From the data below, copy every line that contains the string "theta". Letter case counts.

### Provided data
# # #

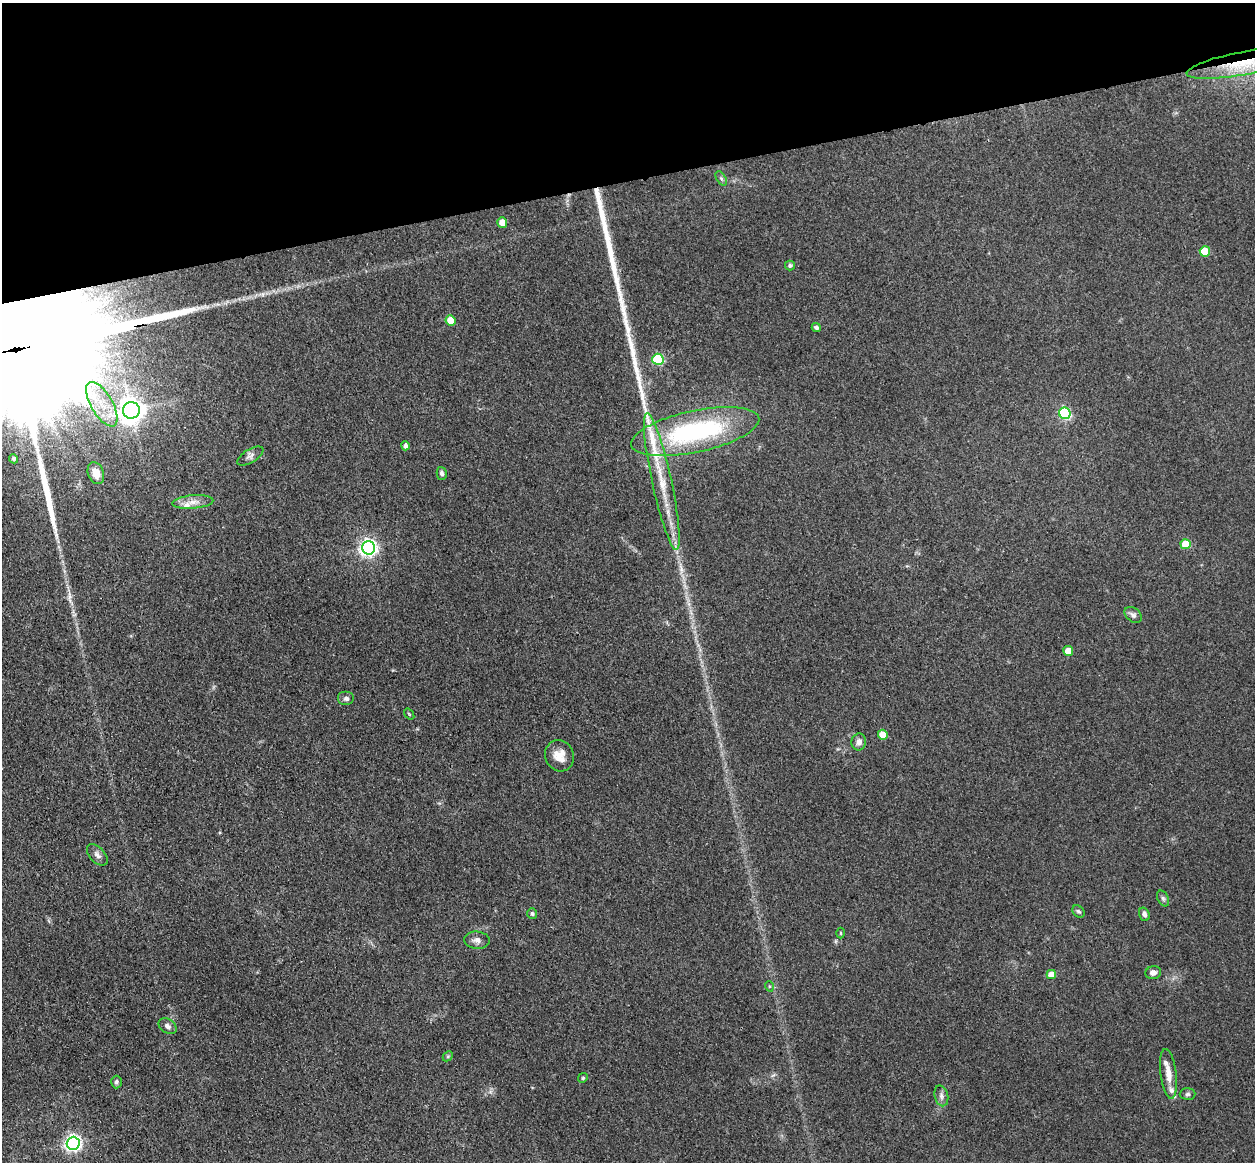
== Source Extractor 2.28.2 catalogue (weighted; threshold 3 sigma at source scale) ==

# # #

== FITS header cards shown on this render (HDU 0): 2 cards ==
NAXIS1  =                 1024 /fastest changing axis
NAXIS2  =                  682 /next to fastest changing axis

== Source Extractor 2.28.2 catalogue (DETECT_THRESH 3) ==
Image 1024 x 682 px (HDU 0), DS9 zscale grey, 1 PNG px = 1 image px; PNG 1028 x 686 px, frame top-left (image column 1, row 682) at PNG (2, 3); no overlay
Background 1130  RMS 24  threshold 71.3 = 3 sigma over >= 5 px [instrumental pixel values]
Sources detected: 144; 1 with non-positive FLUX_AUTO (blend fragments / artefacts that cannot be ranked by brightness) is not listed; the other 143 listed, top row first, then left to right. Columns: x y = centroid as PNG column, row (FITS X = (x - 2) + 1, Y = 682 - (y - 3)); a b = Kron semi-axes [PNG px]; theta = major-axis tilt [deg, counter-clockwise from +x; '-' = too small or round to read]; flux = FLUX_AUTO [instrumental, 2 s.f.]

# # #

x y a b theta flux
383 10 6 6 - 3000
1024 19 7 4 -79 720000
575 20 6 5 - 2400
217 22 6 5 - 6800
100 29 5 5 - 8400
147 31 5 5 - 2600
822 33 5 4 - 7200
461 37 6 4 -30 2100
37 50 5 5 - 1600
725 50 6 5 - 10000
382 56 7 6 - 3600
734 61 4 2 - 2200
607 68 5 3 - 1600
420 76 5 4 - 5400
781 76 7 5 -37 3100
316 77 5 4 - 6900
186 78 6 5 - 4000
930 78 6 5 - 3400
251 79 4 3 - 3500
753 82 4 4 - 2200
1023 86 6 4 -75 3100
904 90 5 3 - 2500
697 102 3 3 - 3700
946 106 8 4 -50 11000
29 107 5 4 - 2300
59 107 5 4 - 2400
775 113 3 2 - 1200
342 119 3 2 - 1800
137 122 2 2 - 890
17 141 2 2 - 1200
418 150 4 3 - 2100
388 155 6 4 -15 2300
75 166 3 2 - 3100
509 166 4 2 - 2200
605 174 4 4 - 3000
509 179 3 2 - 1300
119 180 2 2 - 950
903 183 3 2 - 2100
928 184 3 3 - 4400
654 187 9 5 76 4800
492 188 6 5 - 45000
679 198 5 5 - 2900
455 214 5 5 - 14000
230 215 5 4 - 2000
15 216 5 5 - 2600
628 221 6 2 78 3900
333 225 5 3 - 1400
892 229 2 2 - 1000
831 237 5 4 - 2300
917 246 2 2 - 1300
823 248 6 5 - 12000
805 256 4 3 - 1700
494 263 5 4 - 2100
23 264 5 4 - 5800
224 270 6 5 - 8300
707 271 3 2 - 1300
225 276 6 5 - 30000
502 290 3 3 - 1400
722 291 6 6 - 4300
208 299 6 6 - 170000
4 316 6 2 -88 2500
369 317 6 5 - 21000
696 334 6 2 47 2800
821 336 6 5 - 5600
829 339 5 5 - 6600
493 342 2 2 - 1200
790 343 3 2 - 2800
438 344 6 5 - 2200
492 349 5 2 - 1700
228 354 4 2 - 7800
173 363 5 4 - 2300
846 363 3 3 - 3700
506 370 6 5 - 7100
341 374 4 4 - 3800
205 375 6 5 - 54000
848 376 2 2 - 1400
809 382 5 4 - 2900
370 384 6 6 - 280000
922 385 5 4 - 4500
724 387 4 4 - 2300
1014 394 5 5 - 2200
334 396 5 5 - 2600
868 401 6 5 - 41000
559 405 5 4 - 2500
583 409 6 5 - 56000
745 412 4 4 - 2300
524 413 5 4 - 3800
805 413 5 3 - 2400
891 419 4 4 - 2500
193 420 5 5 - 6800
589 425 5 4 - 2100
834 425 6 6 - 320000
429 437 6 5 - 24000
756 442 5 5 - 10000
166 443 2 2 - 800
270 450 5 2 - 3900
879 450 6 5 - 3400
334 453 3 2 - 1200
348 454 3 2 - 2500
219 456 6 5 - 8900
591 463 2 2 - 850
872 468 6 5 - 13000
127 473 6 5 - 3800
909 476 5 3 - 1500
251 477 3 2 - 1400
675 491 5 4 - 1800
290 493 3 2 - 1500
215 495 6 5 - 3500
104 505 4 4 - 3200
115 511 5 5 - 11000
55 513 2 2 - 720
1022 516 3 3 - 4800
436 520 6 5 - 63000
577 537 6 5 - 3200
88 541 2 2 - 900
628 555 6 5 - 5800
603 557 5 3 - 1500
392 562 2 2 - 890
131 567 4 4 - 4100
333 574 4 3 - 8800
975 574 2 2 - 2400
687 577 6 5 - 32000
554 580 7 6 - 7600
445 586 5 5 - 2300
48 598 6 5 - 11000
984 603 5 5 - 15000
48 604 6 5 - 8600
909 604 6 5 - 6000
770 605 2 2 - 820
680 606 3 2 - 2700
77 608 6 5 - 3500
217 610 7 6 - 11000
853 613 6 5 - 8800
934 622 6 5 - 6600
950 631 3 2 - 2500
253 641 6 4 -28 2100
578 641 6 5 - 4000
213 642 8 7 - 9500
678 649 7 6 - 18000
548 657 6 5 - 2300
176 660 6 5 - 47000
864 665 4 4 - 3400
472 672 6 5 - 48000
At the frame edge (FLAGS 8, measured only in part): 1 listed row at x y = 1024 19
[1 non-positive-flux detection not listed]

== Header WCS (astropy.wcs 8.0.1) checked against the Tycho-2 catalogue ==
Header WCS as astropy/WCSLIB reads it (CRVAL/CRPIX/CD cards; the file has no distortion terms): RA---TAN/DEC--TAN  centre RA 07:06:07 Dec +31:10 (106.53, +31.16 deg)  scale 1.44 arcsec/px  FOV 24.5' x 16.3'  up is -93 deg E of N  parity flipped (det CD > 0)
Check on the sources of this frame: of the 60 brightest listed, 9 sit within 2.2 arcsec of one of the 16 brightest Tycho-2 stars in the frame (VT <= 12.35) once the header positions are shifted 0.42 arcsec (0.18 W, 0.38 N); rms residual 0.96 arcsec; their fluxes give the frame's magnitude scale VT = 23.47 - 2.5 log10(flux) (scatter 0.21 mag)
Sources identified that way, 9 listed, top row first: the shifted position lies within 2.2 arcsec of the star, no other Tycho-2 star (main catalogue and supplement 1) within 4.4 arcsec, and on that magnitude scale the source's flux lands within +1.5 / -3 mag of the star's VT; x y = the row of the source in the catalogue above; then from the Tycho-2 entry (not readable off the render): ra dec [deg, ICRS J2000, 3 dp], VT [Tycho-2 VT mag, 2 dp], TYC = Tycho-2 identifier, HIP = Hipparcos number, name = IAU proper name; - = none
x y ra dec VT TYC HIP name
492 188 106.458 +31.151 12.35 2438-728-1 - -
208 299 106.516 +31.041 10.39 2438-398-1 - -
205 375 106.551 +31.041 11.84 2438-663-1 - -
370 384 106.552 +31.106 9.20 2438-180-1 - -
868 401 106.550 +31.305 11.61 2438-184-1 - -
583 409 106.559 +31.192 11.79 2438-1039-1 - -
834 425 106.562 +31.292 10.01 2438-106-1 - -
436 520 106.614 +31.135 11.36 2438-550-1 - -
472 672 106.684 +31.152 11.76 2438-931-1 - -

# # #

### Task result
Sources detected: 144; 1 with non-positive FLUX_AUTO (blend fragments / artefacts that cannot be ranked by brightness) is not listed; the other 143 listed, top row first, then left to right. Columns: x y = centroid as PNG column, row (FITS X = (x - 2) + 1, Y = 682 - (y - 3)); a b = Kron semi-axes [PNG px]; theta = major-axis tilt [deg, counter-clockwise from +x; '-' = too small or round to read]; flux = FLUX_AUTO [instrumental, 2 s.f.]
x y a b theta flux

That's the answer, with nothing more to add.